* Problem requirements
Leaving out the images, please reproduce each line below exactly.

* Excerpted records
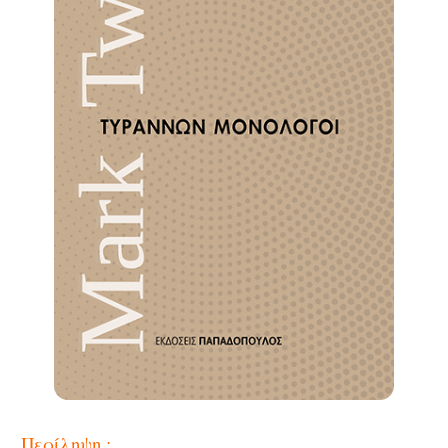
Περίληψη :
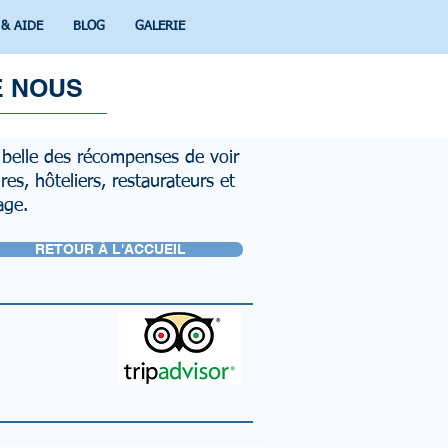
 & AIDE
BLOG
GALERIE
E NOUS
s belle des récompenses de voir
s, hôteliers, restaurateurs et
oyage.
RETOUR À L'ACCUEIL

* Answer to this exercise
Περίληψη :
 & AIDE
BLOG
GALERIE
E NOUS
s belle des récompenses de voir
s, hôteliers, restaurateurs et
oyage.
RETOUR À L'ACCUEIL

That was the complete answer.